“I must say a word about fear. It is life’s only true opponent. Only fear can defeat life. It is a clever, treacherous adversary, how well I know. It has no decency, respects no law or convention, shows no mercy. It goes for your weakest spot, which it finds with unnerving ease. It begins in your mind, always … so you must fight hard to express it. You must fight hard to shine the light of words upon it. Because if you don’t, if your fear becomes a wordless darkness that you avoid, perhaps even manage to forget, you open yourself to further attacks of fear because you never truly fought the opponent who defeated you.”
Life of Pi by Yann Martel is a tale of survival and morality. Piscine ‘Pi’ Patel is a young boy from Pondicherry, India, who reminisces on his life with the narrator of the story. His father owned the Pondicherry Zoo, and one day, Pi was on a transport ship with his family to move to Canada, along with many of their animals and a motley crew. Tragedy strikes, and the ship begins to sink. Pi manages to survive on a lifeboat, along with a zebra, a hyena, an orangutan, and an adult tiger named Richard Parker. A series of cruel events result in only Pi and Richard Parker being left on board the lifeboat to survive. As Pi, now an old man happily married and living in Canada, recounts the 227 days he spent at sea with only a tiger and his own thoughts for company, he tells the narrator the lessons of faith and survival that he learned. Before his family left Pondicherry, Pi had been raised a Hindu, but as he became more curious, he learned about and embraced Christianity and Islam as well. When at sea, it was often only his belief and personal philosophies that kept him from being driven to the madness that was inevitable due to isolation from humanity. Through Pi’s incredibly – if slightly unbelievable – journey in endurance, the narrator and audience are taught valuable lessons on human faith, the durability of a determined mind, and the duality of a man doing what it will take for him to survive.

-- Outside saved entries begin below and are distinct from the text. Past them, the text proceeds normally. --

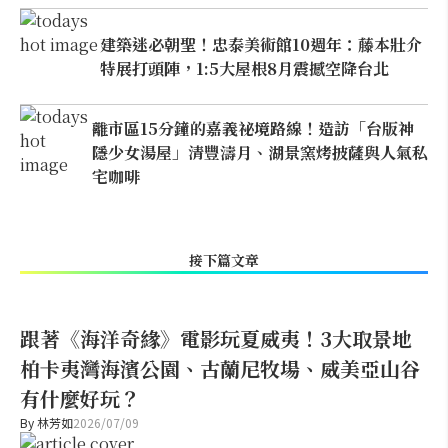
建築迷必朝聖！忠泰美術館10週年：藤本壯介
特展打頭陣，1:5大屋根8月震撼空降台北
離市區15分鐘的嘉義祕境路線！造訪「台版神
隱少女湯屋」清豐濤月、湖景窯烤披薩與人氣私
宅咖啡
接下篇文章
跟著《海洋奇緣》電影玩夏威夷！3大取景地
柏卡夷灣海濱公園、古蘭尼牧場、威美亞山谷
有什麼好玩？
By
林芳如
2026/07/09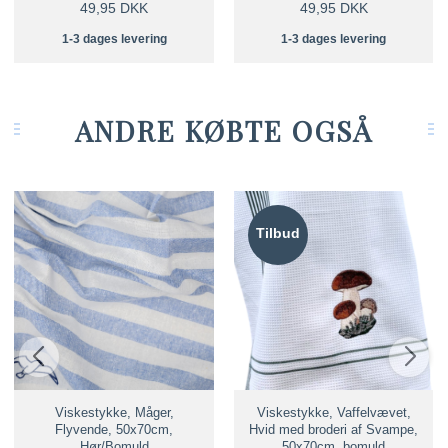
49,95 DKK
49,95 DKK
1-3 dages levering
1-3 dages levering
ANDRE KØBTE OGSÅ
Tilbud
Viskestykke, Måger,
Viskestykke, Vaffelvævet,
Flyvende, 50x70cm,
Hvid med broderi af Svampe,
Hør/Bomuld
50x70cm, bomuld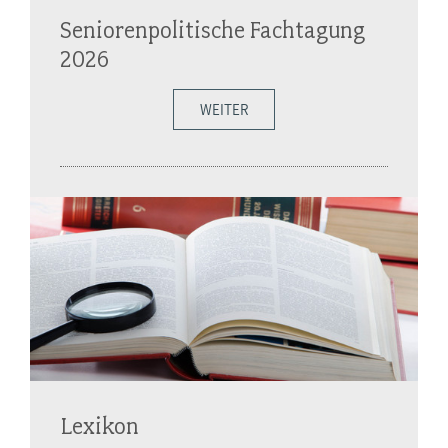
Seniorenpolitische Fachtagung
2026
WEITER
Lexikon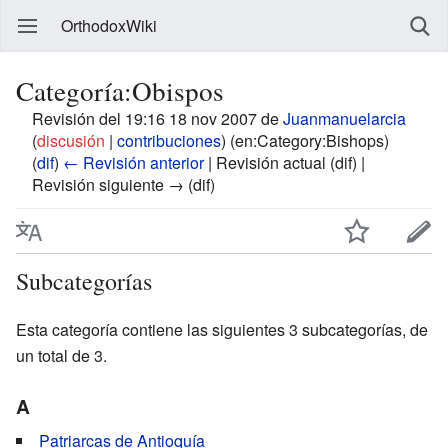
OrthodoxWiki
Categoría:Obispos
Revisión del 19:16 18 nov 2007 de
Juanmanuelarcia
(
discusión
|
contribuciones
)
(en:Category:Bishops)
(
dif
)
← Revisión anterior
| Revisión actual (dif) |
Revisión siguiente → (dif)
Subcategorías
Esta categoría contiene las siguientes 3 subcategorías, de
un total de 3.
A
Patriarcas de Antioquía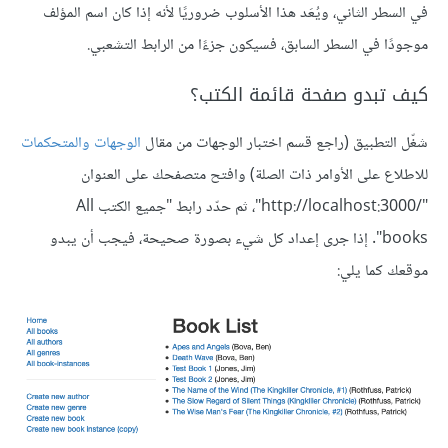
في السطر الثاني، ويُعَد هذا الأسلوب ضروريًا لأنه إذا كان اسم المؤلف
موجودًا في السطر السابق، فسيكون جزءًا من الرابط التشعبي.
كيف تبدو صفحة قائمة الكتب؟
شغّل التطبيق (راجع قسم اختبار الوجهات من مقال
الوجهات والمتحكمات
للاطلاع على الأوامر ذات الصلة) وافتح متصفحك على العنوان
"http://localhost:3000/‎"، ثم حدّد رابط "جميع الكتب All
books". إذا جرى إعداد كل شيء بصورة صحيحة، فيجب أن يبدو
موقعك كما يلي: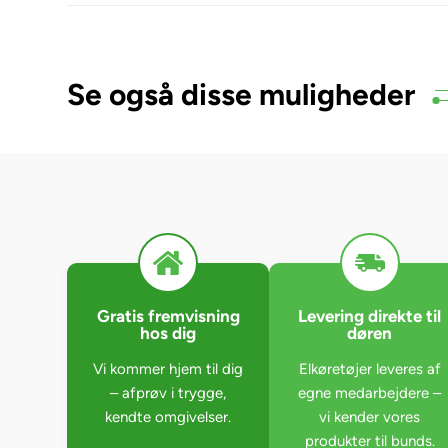
Se også disse muligheder
Gratis fremvisning
Levering direkte til
hos dig
døren
Vi kommer hjem til dig
Elkøretøjer leveres af
– afprøv i trygge,
egne medarbejdere –
kendte omgivelser.
vi kender vores
produkter til bunds.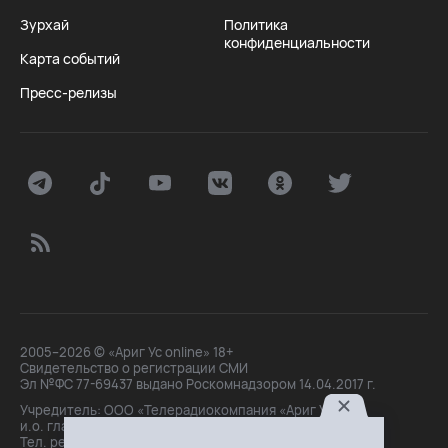
Зурхай
Политика
конфиденциальности
Карта событий
Пресс-релизы
2005–2026 © «Ариг Ус online» 18+
Свидетельство о регистрации СМИ
Эл №ФС 77-69437 выдано Роскомнадзором 14.04.2017 г.
Учредитель: ООО «Телерадиокомпания «Ариг Ус»,
и.о. главного редактора: Маханова О.Б.
Тел. peдakции: +7(3012)21-30-14,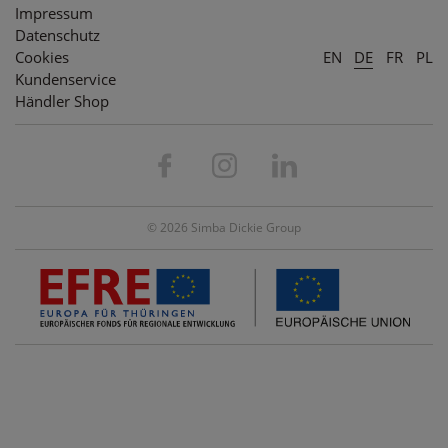
Impressum
Datenschutz
Cookies
EN
DE
FR
PL
Kundenservice
Händler Shop
© 2026 Simba Dickie Group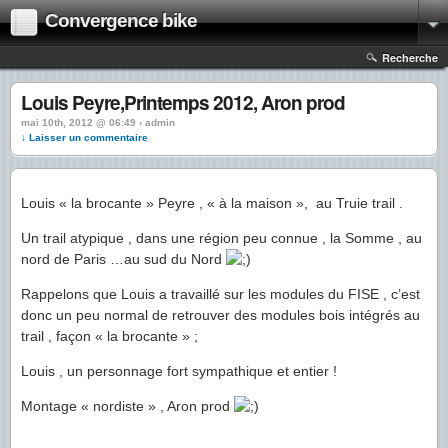
Convergence bike
Recherche
Louis Peyre,Printemps 2012, Aron prod
mai 10th, 2012 @ 06:49 › admin
↓ Laisser un commentaire
Louis « la brocante » Peyre , « à la maison », au Truie trail .
Un trail atypique , dans une région peu connue , la Somme , au
nord de Paris …au sud du Nord
Rappelons que Louis a travaillé sur les modules du FISE , c’est
donc un peu normal de retrouver des modules bois intégrés au
trail , façon « la brocante » ;
Louis , un personnage fort sympathique et entier !
Montage « nordiste » , Aron prod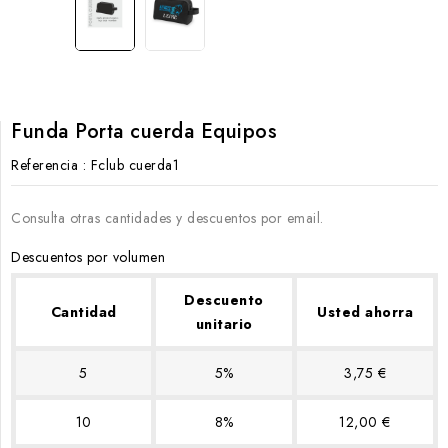
Funda Porta cuerda Equipos
Referencia
: Fclub cuerda1
Consulta otras cantidades y descuentos por email.
Descuentos por volumen
Descuento
Cantidad
Usted ahorra
unitario
5
5%
3,75 €
10
8%
12,00 €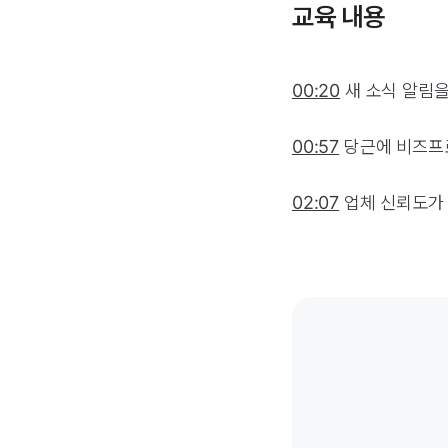
교육 내용
00:20
새 소식 알림을
00:57
당근에 비즈프
02:07
업체 신뢰도가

“It’s important in life to conclude things properly. Only then can you let go. Otherwise you are left with words you should have said but never did, and your heart is heavy with remorse.”
Simple words and provoking script are used by Martel to deliver a heartfelt, invigorating story of a survivor. Pi’s story seems something out of a fairytale – for who could survive with a tiger? – but is the infinitely more preferable story, as determined by the Japanese officials interviewing Pi at the end of the novel wanting to know what happened to their ship. For the second story Pi tells them is not about animals but about humans, and when the bloodshed is over, there is not a boy and a tiger on that lifeboat, but only a boy. Pi’s research on faith and humanity before and after his shipwrecking is a testament to his strength and will, and an open message of love, kindness, and acceptance. His time with Richard Parker is a delicate study on how far someone is willing to go, what morals may be sacrificed for the sake of making it in a cruel world. You experience the challenges of life from a completely different point-of-view, and learn that no matter how hard things may seem, holding on to what you believe in will always guide you on the right path, whether that be the existence God, the path of life, or the unpredictable, oft invisible, but constant presence of love.
“If you stumble about believability, what are you living for? Love is hard to believe, ask any lover. Life is hard to believe, ask any scientist. God is hard to believe, ask any believer. What is your problem with hard to believe?”